The expected answer is the set of lines in the data below between the line holding "[46,769,162,779] LUIS WRITE" and the line holding "(238, 775) none", inclusive, written out exactly.

→ **SOURCE MATERIAL**:
= = = =

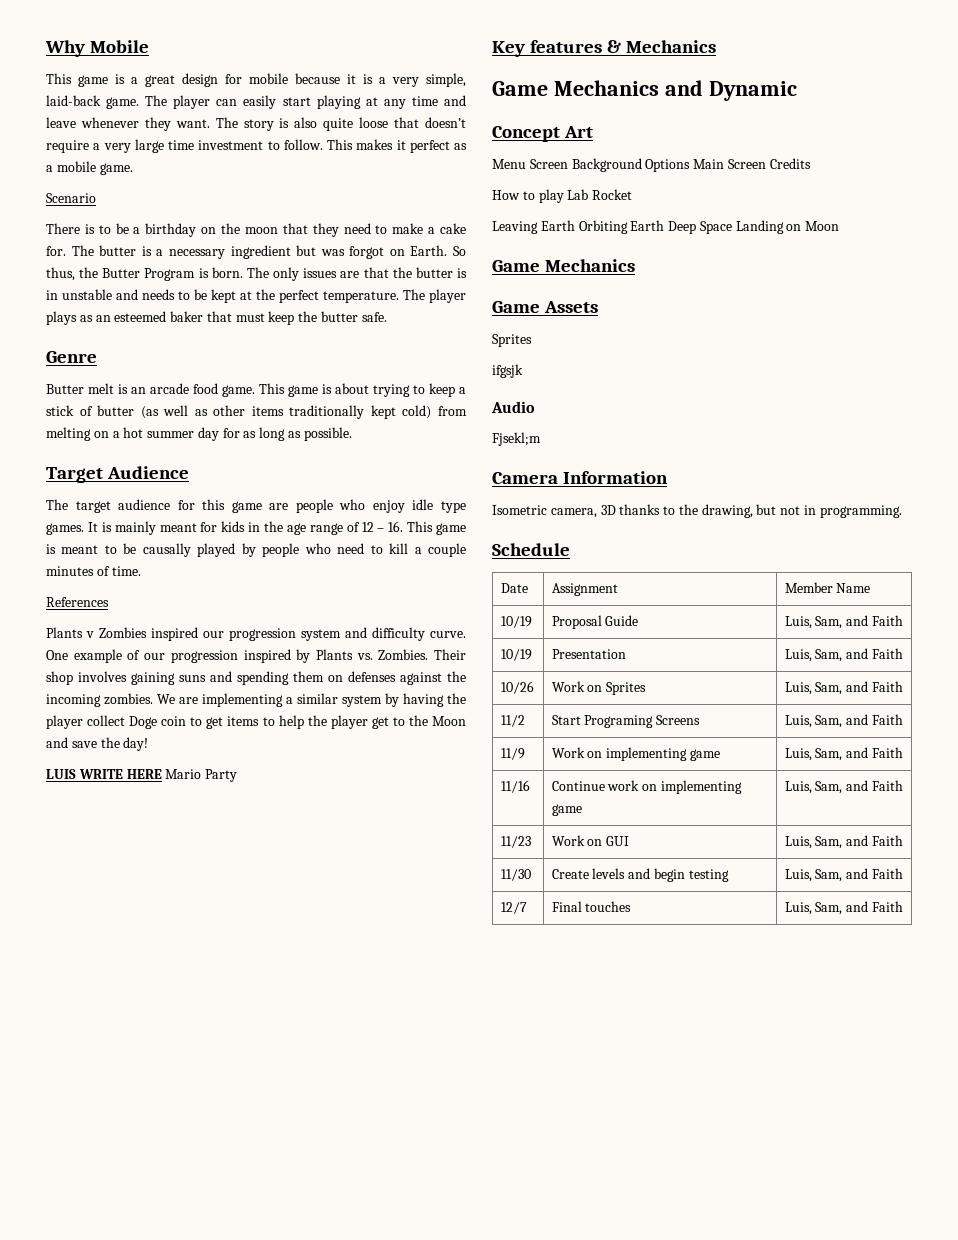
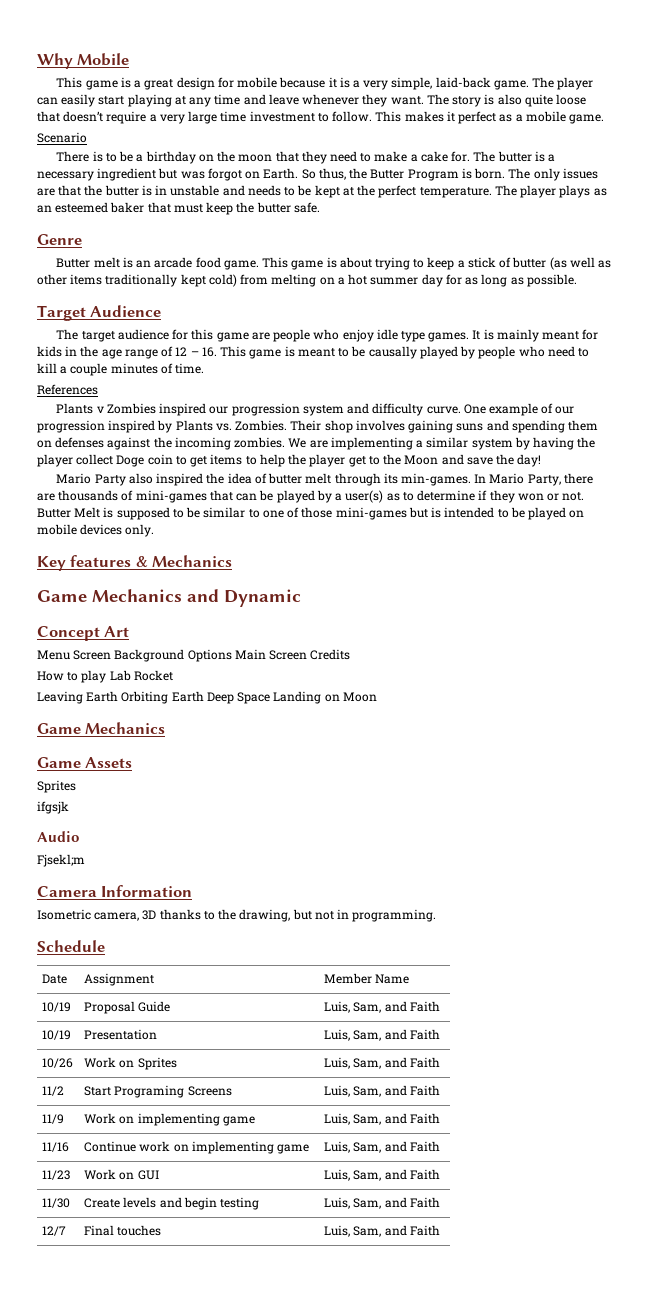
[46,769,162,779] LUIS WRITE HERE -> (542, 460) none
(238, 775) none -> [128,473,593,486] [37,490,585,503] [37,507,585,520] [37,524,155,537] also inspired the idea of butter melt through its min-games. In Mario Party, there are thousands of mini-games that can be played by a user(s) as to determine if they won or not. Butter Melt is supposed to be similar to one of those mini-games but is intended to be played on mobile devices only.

= = = =

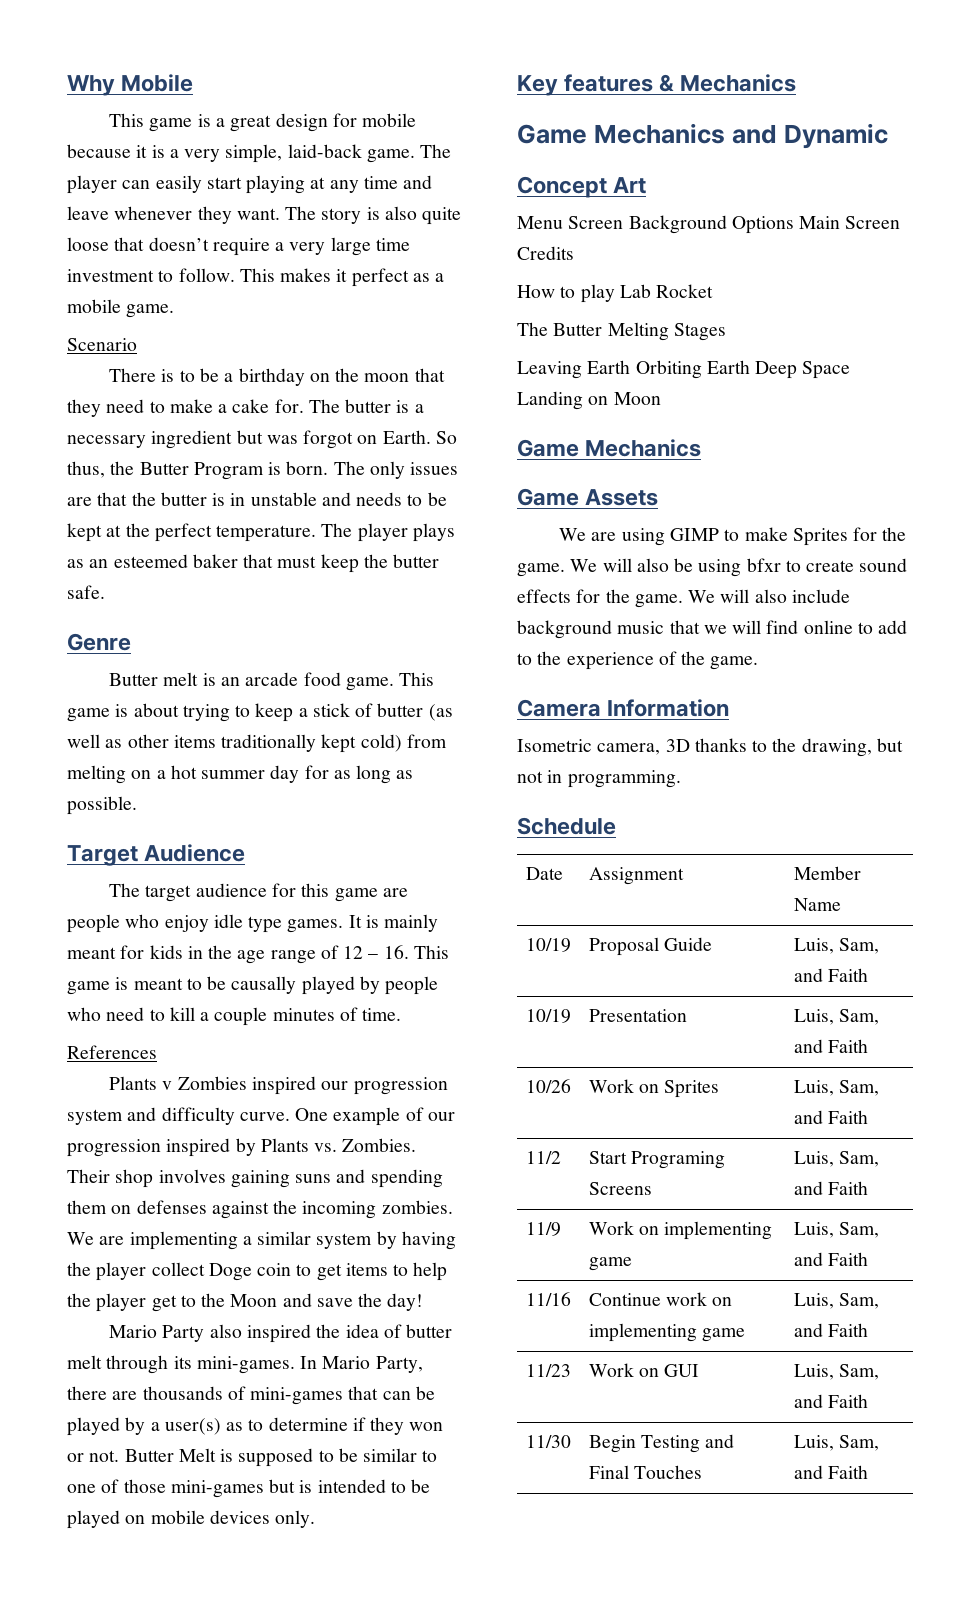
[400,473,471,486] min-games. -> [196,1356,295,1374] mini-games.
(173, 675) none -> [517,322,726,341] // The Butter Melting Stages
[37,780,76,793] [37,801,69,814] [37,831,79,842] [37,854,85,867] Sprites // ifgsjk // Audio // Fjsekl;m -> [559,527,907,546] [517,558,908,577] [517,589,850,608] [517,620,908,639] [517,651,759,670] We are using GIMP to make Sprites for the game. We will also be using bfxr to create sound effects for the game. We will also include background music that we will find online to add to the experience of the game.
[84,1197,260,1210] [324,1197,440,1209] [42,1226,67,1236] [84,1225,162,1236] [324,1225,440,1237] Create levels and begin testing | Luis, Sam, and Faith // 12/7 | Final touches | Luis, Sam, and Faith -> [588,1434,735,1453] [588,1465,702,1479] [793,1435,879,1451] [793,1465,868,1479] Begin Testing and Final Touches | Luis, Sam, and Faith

= = = =

→ **RESPONSE FOR THIS EXERCISE**:
[46,769,162,779] LUIS WRITE HERE -> (542, 460) none
(238, 775) none -> [128,473,593,486] [37,490,585,503] [37,507,585,520] [37,524,155,537] also inspired the idea of butter melt through its min-games. In Mario Party, there are thousands of mini-games that can be played by a user(s) as to determine if they won or not. Butter Melt is supposed to be similar to one of those mini-games but is intended to be played on mobile devices only.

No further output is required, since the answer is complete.